Le retour de Sulla signifie le retour à la vie civilisée (nov. 82). Le premier discours de Cicéron, sur une affaire d’héritage, Pro Quinctio, passe sans doute à peu près inaperçu ou ne retient l’attention que de rares connaisseurs. Mais dès le second, Pro Roscio Amerino (80), l’orateur s’impose, et c’est le grand succès. Le jeune avocat y parle en effet avec la courageuse indépendance qui est celle du jugement moral et qui fera toujours sa force. Il s’agissait de défendre Sextus Roscius contre un gredin — nul n’en doute — qui avait réussi à s’insinuer dans l’entourage et la confiance de Sulla. D’autres eussent hésité ; mais ils ont peut-être encouragé Cicéron, sûrs précisément de sa loyauté à l’égard de la noblesse et qu’en dénonçant un abus il ne se laisserait pas glisser à dénigrer un régime auquel, pour l’instant, Rome devait la paix.

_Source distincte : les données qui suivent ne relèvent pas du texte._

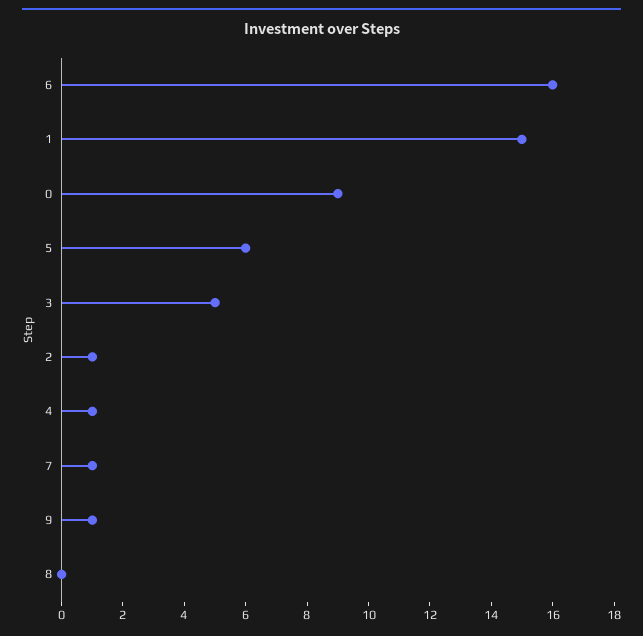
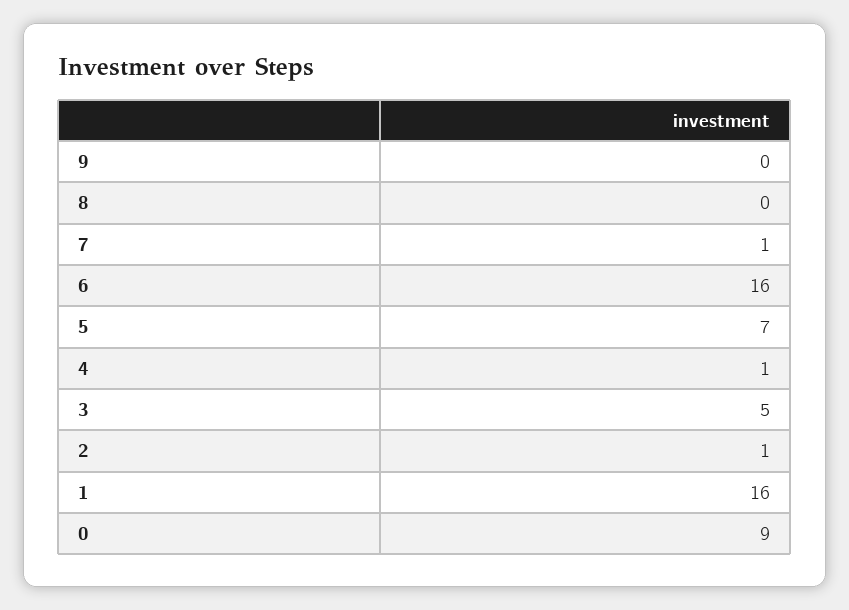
  {
    "6": 16,
-   "1": 15,
+   "1": 16,
    "0": 9,
-   "5": 6,
+   "5": 7,
    "3": 5,
    "2": 1,
    "4": 1,
    "7": 1,
-   "9": 1,
+   "9": 0,
    "8": 0
  }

On s’est étonné qu’après un succès qui ouvrait devant lui les plus belles espérances Cicéron ait brusquement quitté Rome pour entreprendre un voyage en Grèce qui durera deux ans (79-77). Il faut l’en croire quand il nous dit que sa santé avait fléchi ; il voyait le moment où ses forces ne suffiraient plus à l’extraordinaire dépense physique entraînée par l’éloquence du type traditionnel. Il est allé en Grèce pour refaire sa santé, pour apprendre auprès de rhéteurs exercés les techniques d’une éloquence plus sobre, mieux adaptée à ses moyens. Il en a profité aussi pour des contacts avec les maîtres de la philosophie vivante, complément indispensable de ses studieuses lectures romaines.